The Doctor grabbed Teria's hands and for a moment his gaze found hers. In one instant she knew why Sarah had fallen for this oddball alien and she knew that if she'd been Sarah's age she would have reacted exactly the same way. She swallowed hard and looked to her injured husband.
"Isn't there anything we can do put a stop their activities?"
The Doctor got up, Sarah was quick to support him. He didn't need help, but it was good to feel her hand on his arm, to have her at his side. Wordlessly he leaned over the console and spent some time with his instruments, Sarah's hand comfortably rested on his back while Teria returned to check on her husband, not knowing what to think of the Doctor after all this. After a while she rejoined him and Sarah at the console, curiously eyeing what he was doing.
"I triangulated the source of the teleport and have made a little report about all this. I sent it to all members of the New Polynesian senate and other authorities and let them know where they can find the illegal teleport equipment and more bombs. You want to stay with me and return to New Polynesia when they have cleaned up that plot?"

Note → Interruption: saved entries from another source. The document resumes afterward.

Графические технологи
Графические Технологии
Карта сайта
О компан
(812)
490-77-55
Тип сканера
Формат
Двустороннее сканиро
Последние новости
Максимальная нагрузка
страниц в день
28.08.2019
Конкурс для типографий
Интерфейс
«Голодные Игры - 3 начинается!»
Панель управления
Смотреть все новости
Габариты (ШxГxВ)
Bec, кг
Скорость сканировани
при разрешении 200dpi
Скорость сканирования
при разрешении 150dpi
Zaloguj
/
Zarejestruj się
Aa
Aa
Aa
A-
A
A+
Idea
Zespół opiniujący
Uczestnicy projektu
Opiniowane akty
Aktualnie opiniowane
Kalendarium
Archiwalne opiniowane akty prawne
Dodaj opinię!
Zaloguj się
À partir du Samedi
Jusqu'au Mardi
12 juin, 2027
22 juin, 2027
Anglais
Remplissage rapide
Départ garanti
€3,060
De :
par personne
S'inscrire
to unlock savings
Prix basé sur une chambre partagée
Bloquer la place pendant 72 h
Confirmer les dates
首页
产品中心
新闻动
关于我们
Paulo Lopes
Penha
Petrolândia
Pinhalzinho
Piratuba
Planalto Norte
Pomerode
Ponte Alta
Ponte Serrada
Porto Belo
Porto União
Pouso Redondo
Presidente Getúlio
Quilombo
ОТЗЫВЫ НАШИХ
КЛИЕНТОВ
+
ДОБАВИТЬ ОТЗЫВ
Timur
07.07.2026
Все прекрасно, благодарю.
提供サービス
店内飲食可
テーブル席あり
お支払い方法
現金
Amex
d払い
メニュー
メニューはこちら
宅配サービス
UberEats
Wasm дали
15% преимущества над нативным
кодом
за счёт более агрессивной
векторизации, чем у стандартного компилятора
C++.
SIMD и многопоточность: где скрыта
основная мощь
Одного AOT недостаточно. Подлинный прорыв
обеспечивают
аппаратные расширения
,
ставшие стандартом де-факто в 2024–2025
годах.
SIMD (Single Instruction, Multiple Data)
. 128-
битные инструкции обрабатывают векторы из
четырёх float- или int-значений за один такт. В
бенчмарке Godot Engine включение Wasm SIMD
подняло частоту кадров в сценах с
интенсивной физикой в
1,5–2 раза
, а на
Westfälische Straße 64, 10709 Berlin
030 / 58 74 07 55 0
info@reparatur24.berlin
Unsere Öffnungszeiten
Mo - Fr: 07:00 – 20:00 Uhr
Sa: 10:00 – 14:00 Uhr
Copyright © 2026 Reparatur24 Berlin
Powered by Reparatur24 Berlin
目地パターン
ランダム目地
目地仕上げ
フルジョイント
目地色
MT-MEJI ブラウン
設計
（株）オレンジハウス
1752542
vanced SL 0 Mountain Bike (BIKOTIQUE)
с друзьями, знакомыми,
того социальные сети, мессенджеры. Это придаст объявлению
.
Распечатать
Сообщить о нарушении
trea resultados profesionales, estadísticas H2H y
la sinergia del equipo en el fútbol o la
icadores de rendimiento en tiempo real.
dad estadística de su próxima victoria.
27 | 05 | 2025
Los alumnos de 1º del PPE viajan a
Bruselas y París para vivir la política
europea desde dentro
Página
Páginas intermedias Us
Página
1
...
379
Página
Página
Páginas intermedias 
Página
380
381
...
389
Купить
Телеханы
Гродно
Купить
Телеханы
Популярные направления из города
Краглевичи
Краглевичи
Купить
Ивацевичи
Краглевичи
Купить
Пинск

"I don't know," she mused. "I guess the political turmoils will explode now. Paldevan is very popular. He has tremendous infulence. And some of the natives have become more and more xenophobic. I guess on New Polynesia we'll never again be safe, Paldevan has too many supporters."
"Mmh," the Doctor agreed with a slight nod. "We pick up the rest of the Shama and then quietly disappear," he suggested.
"I guess, that's the best solution," she mumbled, again tears welling up in her eyes.
"I'm so, so sorry. I wish we hadn't dragged you into this."
"I know," she sobbed.
The Doctor shot Sarah an an apologetic glance, then he wrapped an arm around the elder woman's shoulders and let her cry her despair into his shoulder.